How to manage a patient with haemochromatosis, elevated ferritin (iron storage protein) levels, early cirrhosis on liver ultrasound, and negative genetic testing for hereditary haemochromatosis (HH)?

From the Guidelines

Therapeutic phlebotomy should be initiated immediately to reduce iron overload, with a target serum ferritin level of 50-100 μg/L, as recommended by the most recent guidelines 1. The patient's elevated ferritin level of 700 μg/L and early cirrhosis on liver ultrasound indicate significant iron overload, which requires prompt treatment to prevent further organ damage. The negative genetic testing for hereditary hemochromatosis (HH) suggests that the patient may have a non-HFE form of hemochromatosis or another underlying condition contributing to iron overload.

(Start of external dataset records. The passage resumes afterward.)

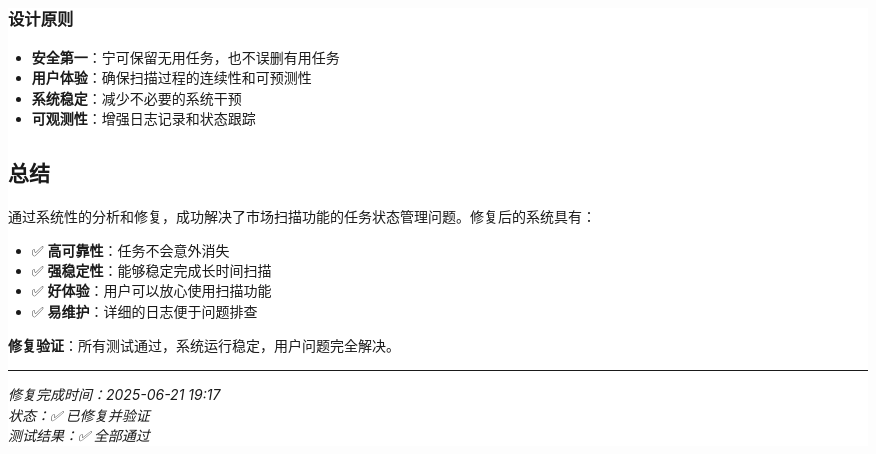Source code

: ### 设计原则

- **安全第一**：宁可保留无用任务，也不误删有用任务
- **用户体验**：确保扫描过程的连续性和可预测性
- **系统稳定**：减少不必要的系统干预
- **可观测性**：增强日志记录和状态跟踪

## 总结

通过系统性的分析和修复，成功解决了市场扫描功能的任务状态管理问题。修复后的系统具有：

- ✅ **高可靠性**：任务不会意外消失
- ✅ **强稳定性**：能够稳定完成长时间扫描
- ✅ **好体验**：用户可以放心使用扫描功能
- ✅ **易维护**：详细的日志便于问题排查

**修复验证**：所有测试通过，系统运行稳定，用户问题完全解决。

---
*修复完成时间：2025-06-21 19:17*  
*状态：✅ 已修复并验证*  
*测试结果：✅ 全部通过*
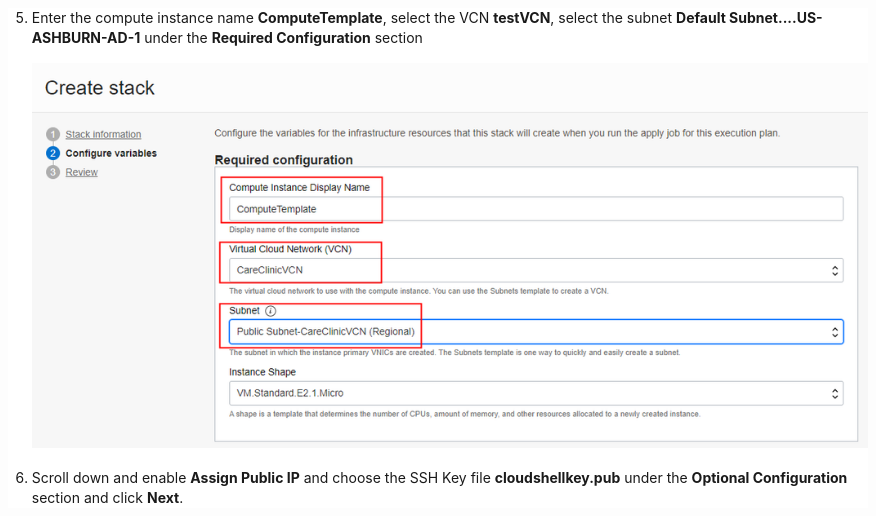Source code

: 5. Enter the compute instance name **ComputeTemplate**, select the VCN **testVCN**, select the subnet **Default Subnet....US-ASHBURN-AD-1** under the **Required Configuration** section

	![Instance Display Name and Select Subnet](./images/task5/instance-name-subnet.png " ")

6. Scroll down and enable **Assign Public IP** and choose the SSH Key file **cloudshellkey.pub** under the **Optional Configuration** section and click **Next**.
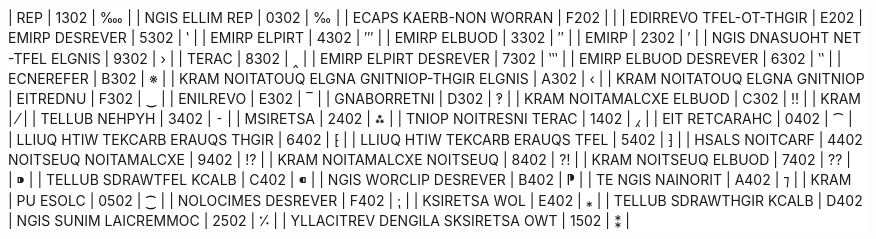 | ‮     | 202E     | RIGHT-TO-LEFT OVERRIDE                                       |
|      | 202F     | NARROW NON-BREAK SPACE                                       |
| ‰    | 2030     | PER MILLE SIGN                                               |
| ‱    | 2031     | PER TEN THOUSAND SIGN                                        |
| ′    | 2032     | PRIME                                                        |
| ″    | 2033     | DOUBLE PRIME                                                 |
| ‴    | 2034     | TRIPLE PRIME                                                 |
| ‵    | 2035     | REVERSED PRIME                                               |
| ‶    | 2036     | REVERSED DOUBLE PRIME                                        |
| ‷    | 2037     | REVERSED TRIPLE PRIME                                        |
| ‸    | 2038     | CARET                                                        |
| ‹    | 2039     | SINGLE LEFT-POINTING ANGLE QUOTATION MARK                    |
| ›    | 203A     | SINGLE RIGHT-POINTING ANGLE QUOTATION MARK                   |
| ※    | 203B     | REFERENCE MARK                                               |
| ‼    | 203C     | DOUBLE EXCLAMATION MARK                                      |
| ‽    | 203D     | INTERROBANG                                                  |
| ‾    | 203E     | OVERLINE                                                     |
| ‿    | 203F     | UNDERTIE                                                     |
| ⁀    | 2040     | CHARACTER TIE                                                |
| ⁁    | 2041     | CARET INSERTION POINT                                        |
| ⁂    | 2042     | ASTERISM                                                     |
| ⁃    | 2043     | HYPHEN BULLET                                                |
| ⁄    | 2044     | FRACTION SLASH                                               |
| ⁅    | 2045     | LEFT SQUARE BRACKET WITH QUILL                               |
| ⁆    | 2046     | RIGHT SQUARE BRACKET WITH QUILL                              |
| ⁇    | 2047     | DOUBLE QUESTION MARK                                         |
| ⁈    | 2048     | QUESTION EXCLAMATION MARK                                    |
| ⁉    | 2049     | EXCLAMATION QUESTION MARK                                    |
| ⁊    | 204A     | TIRONIAN SIGN ET                                             |
| ⁋    | 204B     | REVERSED PILCROW SIGN                                        |
| ⁌    | 204C     | BLACK LEFTWARDS BULLET                                       |
| ⁍    | 204D     | BLACK RIGHTWARDS BULLET                                      |
| ⁎    | 204E     | LOW ASTERISK                                                 |
| ⁏    | 204F     | REVERSED SEMICOLON                                           |
| ⁐    | 2050     | CLOSE UP                                                     |
| ⁑    | 2051     | TWO ASTERISKS ALIGNED VERTICALLY                             |
| ⁒    | 2052     | COMMERCIAL MINUS SIGN                                        |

Key aspects of management include:

• Therapeutic phlebotomy: initially performed weekly to remove 500ml of blood (approximately 200-250mg of iron) until ferritin levels decrease to 50-100 μg/L, as recommended by the EASL clinical practice guidelines on haemochromatosis 1.
• Maintenance phlebotomy: continue every 2-4 months with regular monitoring of ferritin levels to maintain the target range of 50-100 μg/L, as suggested by the guidelines 1.
• Dietary modifications: limiting alcohol consumption, avoiding iron supplements and vitamin C with meals, and reducing consumption of red meat, as recommended by the guidelines 1.
• Investigation of secondary causes: including alcohol use disorder, metabolic syndrome, viral hepatitis, and other liver diseases, as suggested by the guidelines 1.
• Regular monitoring: ferritin levels checked every 3 months during initial treatment and liver function tests performed biannually, as recommended by the guidelines 1.
• Hepatocellular carcinoma screening: ultrasound every 6 months due to cirrhosis, as recommended by the guidelines 1.
• Screening for complications: diabetes (annual HbA1c), cardiac involvement (echocardiogram), and hypogonadism (hormone levels), as suggested by the guidelines 1. The patient's treatment plan should be individualized based on their specific needs and response to therapy, with regular monitoring and adjustments as necessary, as recommended by the guidelines 1.

From the Research

Management of Haemochromatosis

• The patient has haemochromatosis with elevated ferritin levels (700), early cirrhosis on liver ultrasound, and negative genetic testing for hereditary haemochromatosis (HH) 2, 3.
• The first-line therapy for haemochromatosis involves regular and life-long phlebotomy to remove iron from the blood, which improves the prognosis and may prevent the development of end-stage liver disease such as cirrhosis and hepatocellular carcinoma 2.
• Phlebotomy therapy has been shown to improve hepatic fibrosis in patients with haemochromatosis 3.

Diagnostic Considerations

• Diagnosis of haemochromatosis is initially suspected by increased serum levels of ferritin, a non-specific parameter also elevated in inflammatory diseases that must be excluded to be on the safer diagnostic side 2.
• A serum ferritin level less than 1000 microg/L was predictive of absence of cirrhosis 4.
• Genetic testing for haemochromatosis, including HFE testing for the two main mutations (p.Cys282Tyr and p.His63Asp), should be performed in all patients with primary iron overload and unexplained increased transferrin saturation and/or serum ferritin values 5.

Monitoring and Treatment

• Patients with haemochromatosis should be monitored for iron deficiency due to excessive therapeutic phlebotomy, which can lead to symptoms and signs of iron deficiency 6.
• Symptomatic iron deficiency in haemochromatosis patients may be treated safely with a brief course of ferrous sulfate 6.
• The frequency of phlebotomies should be adjusted based on parameters of body iron status to prevent iron deficiency 6.